Ounter of 6 bit and i need a counter of 48 bit

this code is working for a counter of 6 bit and i need a counter of 48 bit ... if u have time kindly try it..... i try alot but not succeed

#include<stdio.h>
#include<stdlib.h>
#include<float.h>
#include<math.h>
#include <time.h>
#include <cstdlib>
#include <iostream>
#include<stdint.h>
#include<conio.h>

int main()
{

int a[64][6];
int i,j,k,d,c,n;
for(k=0;k<64;k++) //6 digit binary so 2^6 =64 is no: of combinations
{
for(j=0;j<6;j++)
{
a[k][j]=0;
}
}
for(i=0;i<64;i++)
{
n=i;
for(j=5;j>=0;j--)
{
while(n!=0)
{
a[i][j]=n%2;
j--;
n=n/2;
}
}
}
for(k=0;k<64;k++)
{
for(j=0;j<6;j++)
{
printf("%d",a[k][j]);
}
printf(" .................%d\n",k);
}
//printf("\n **** KHATAM SHo ****\n");
getch();
return 0;

}

Edit your post, and put [code][/code] tags around the code.

It should look like this when you're done.

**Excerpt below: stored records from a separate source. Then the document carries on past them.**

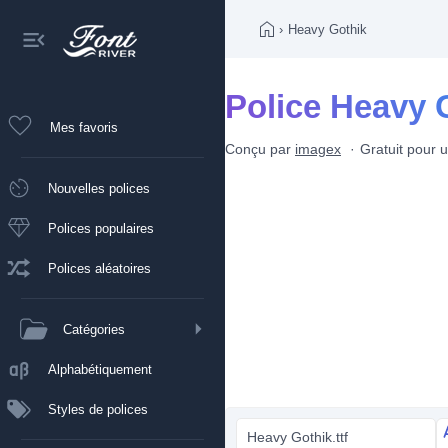
›
Heavy Gothik
Police Heavy 
Mes favoris
Conçu par
imagex
Gratuit pour 
Nouvelles polices
Polices populaires
Polices aléatoires
Catégories
Alphabétiquement
Styles de polices
Heavy Gothik.ttf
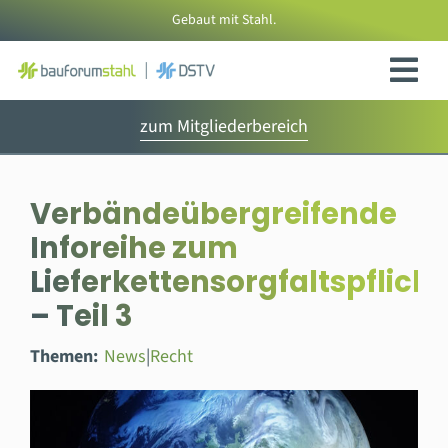
Zum
Gebaut mit Stahl.
Inhalt
springen
zum Mitgliederbereich
Verbändeübergreifende
Inforeihe zum
Lieferkettensorgfaltspflich
– Teil 3
Themen:
News
|
Recht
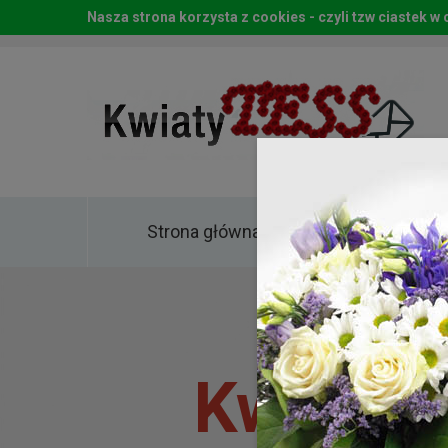
Nasza strona korzysta z cookies - czyli tzw ciastek 
Strona główna
Kwia
Kwiaty 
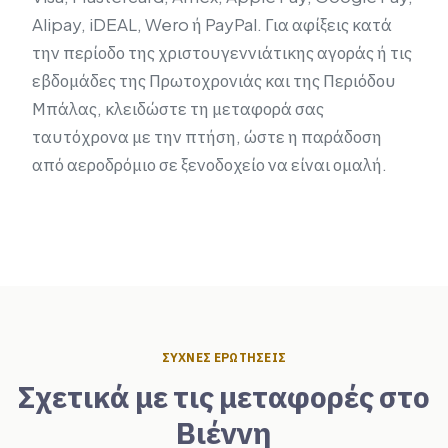
Alipay, iDEAL, Wero ή PayPal. Για αφίξεις κατά
την περίοδο της χριστουγεννιάτικης αγοράς ή τις
εβδομάδες της Πρωτοχρονιάς και της Περιόδου
Μπάλας, κλειδώστε τη μεταφορά σας
ταυτόχρονα με την πτήση, ώστε η παράδοση
από αεροδρόμιο σε ξενοδοχείο να είναι ομαλή.
ΣΥΧΝΈΣ ΕΡΩΤΉΣΕΙΣ
Σχετικά με τις μεταφορές στο
Βιέννη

First, decide whether you're writing C or C++.
Including a whole mess of header files from all over the place doesn't help.

> int a[64][6];
> int i,j,k,d,c,n;
Pick meaningful variable names.
Aside from i,j for loop variables, everything else should have a more descriptive name.

Also, how does 64 and 6 relate to your requirement for 48 bits?

Which compiler are you using?
I note from your use of <iostream> that it seems to be something reasonably modern.

Perhaps you could try to see if
unsigned long long var;
is accepted by your compiler.

On most machines, this would be a 64-bit variable, and would thus solve any messy emulation.